* [Text provided]

•••••

Halimatu belongs to a generation of girls suffering from a fractured educational system in Borno state, primarily caused by the insurgency. According to an Amnesty International report in October last year, about 70 teachers and more than 100 school children have lost their lives. In neighboring Yobe state, which has been in a state of emergency for nearly a year, 209 schools have been destroyed. In Borno state more than 800 classrooms have been burned down.
Abubakar Shekau, the leader of the sect, has continued to denounce western education through his YouTube channel. In one video he advises students to study the Qur’an instead of western education. In another video Shekau made an avowal that “we will continue to carry out such school attacks till our last breath”. After a killing spree left more than 40 male students dead at a school, gunmen told the female survivors to go and get married and jettison their quest for education.
Girls in northern Nigeria faced challenges long before the insurgency. For instance, girls’ education has always been under threat. The region has the lowest girl child enrollment in Nigeria – in 2008 the net enrollment rate for girls into secondary school was 22%. In northern Nigeria girls are married much younger than in other parts of the country, often shortly after puberty. According to the Population Council of Nigeria, 67.4% of girls are married by the age of 15 in the north, compared to 10.8% in the south. This has exacerbated high rates of fistula in the north of the country.
NGOs working to increase girls’ enrollment, retention and transition to secondary schools in northern Nigeria include Action Aid and local groups such as the Federation of Muslim Women Association (Fomwan). While groups such as the Center for Women and Adolescent Empowerment and the Adamawa Peace Council are implementing a mentorship project called Stellar, which involves university students adopting five pupils to enhance their knowledge in maths, sciences and languages.

•••••

* [Data extract]
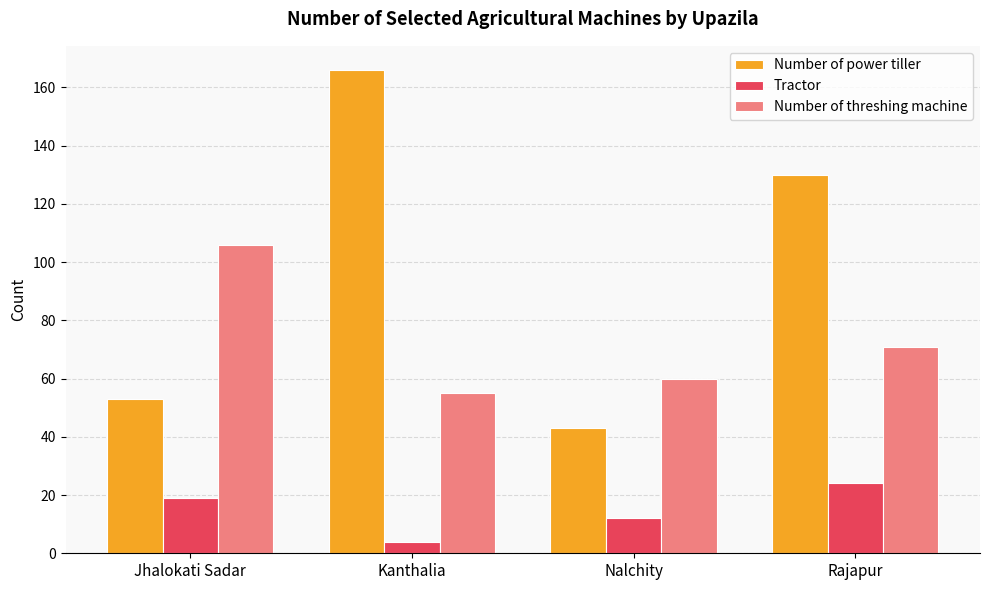

What is the difference between the highest and lowest values at Jhalokati Sadar?

87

•••••

* [Exercises to complete]
[1] According to the text on girls' education in northern Nigeria, how many schools have been destroyed in Yobe state?
[2] State whether each statement agrees with the text on girls' education in northern Nigeria, and quote the words that decide it: (a) Abubakar Shekau has spoken out against western education on his YouTube channel. (b) In 2008, the net enrollment rate for girls into secondary school in the region was 40%. (c) The Stellar project has university students each adopt ten pupils.
The material comes from a separate source unrelated to the text.

* [Responses in order]
[1] 209 schools have been destroyed in Yobe state.

[2]
(a) Yes: "has continued to denounce western education through his YouTube channel"
(b) No: "in 2008 the net enrollment rate for girls into secondary school was 22%"
(c) No: "university students adopting five pupils"